The offer was disclosed hours after Iraqi armed forces accused the Kurdistan Regional Government (KRG) of delaying the handover to Iraq of control of the borders with Turkey, Iran and Syria, and threatened to resume operations to capture Kurdish-held areas.
The KRG defense department said the offer was part of a “deconfliction” proposal made to the Iraqi government on October 31.
The other points included a ceasefire on all fronts, continued cooperation in the fight against Islamic State and a joint deployment in so-called disputed territories, which are areas claimed by both the KRG and the Iraqi central government.
The KRG “continues to welcome a permanent ceasefire on all fronts, deconfliction and the start of a political dialogue” with Baghdad, the Kurdish statement said.
Iraqi Prime Minister Haider al-Abadi ordered economic and military retaliation after Iraqi Kurds voted for independence in a referendum held in September that Baghdad declared illegal. He insists that the KRG cancel the referendum’s outcome as a pre-condition for any dialogue. Iran and Turkey back his measures against Iraq’s Kurds, fearing the drive for independence will spread to their own Kurdish populations.
The joint deployment at the strategic Fish-Khabur crossing was meant “as a goodwill gesture and trust-building exercise that ensures a limited and temporary arrangement until an agreement is reached in accordance with the Iraqi Constitution”, the Kurdish statement said.
Fish-Khabur is strategically important for the Kurdistan region because it is the point where its oil pipeline crosses into Turkey.
Iraq’s entire land border with Turkey is located inside the Kurdish autonomous region and has been controlled by the Kurds since before the fall of Saddam Hussein in 2003.

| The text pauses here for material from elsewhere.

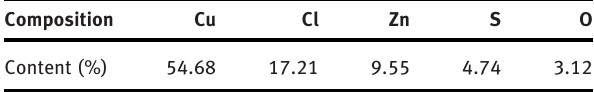
Table 1: The thermal decomposition and synthesis of Cu 2 OCl 2. Temperature Reaction About 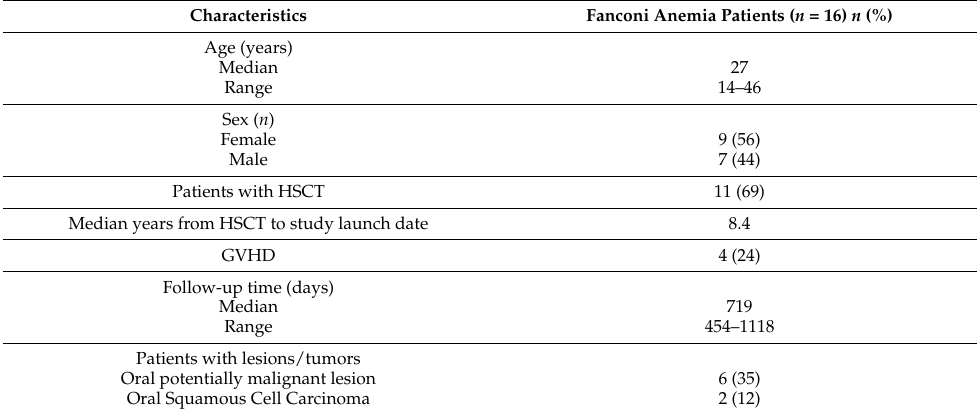
Table 1. Fanconi anemia patient cohort characteristics.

Abadi declared a pause on Friday in an offensive that began on Oct. 16 to take over the disputed areas. The oil-rich city of Kirkuk fell on the same day without much fighting.
The Iraqi Joint Operations Command accused the KRG on Wednesday of using the talks that started on Friday to “buy time” to strengthen Kurdish lines.
“We will not allow it; the federal forces are mandated to secure (the disputed) areas and borders,” it said in a statement.
The Kurdish Peshmerga command also accused Iraqi forces on Wednesday of massing weapons and threatening force to resolve “domestic political differences”.
Iraqi troops set up positions between Turkish and Iraqi Kurdish checkpoints on Tuesday at the Habur border crossing, between the Turkish town of Silopi and the Iraqi town of Zakho.
That meant vehicles crossing the border were subject to three separate checks.
Eight members of Turkey’s security forces and five Kurdistan Workers Party (PKK) militants were killed in a clash early on Thursday near the border between northern Iraq and southeast Turkey, Turkish security and hospital sources said.
The PKK launched a separatist insurgency in 1984 and more than 40,000 people have been killed in the conflict.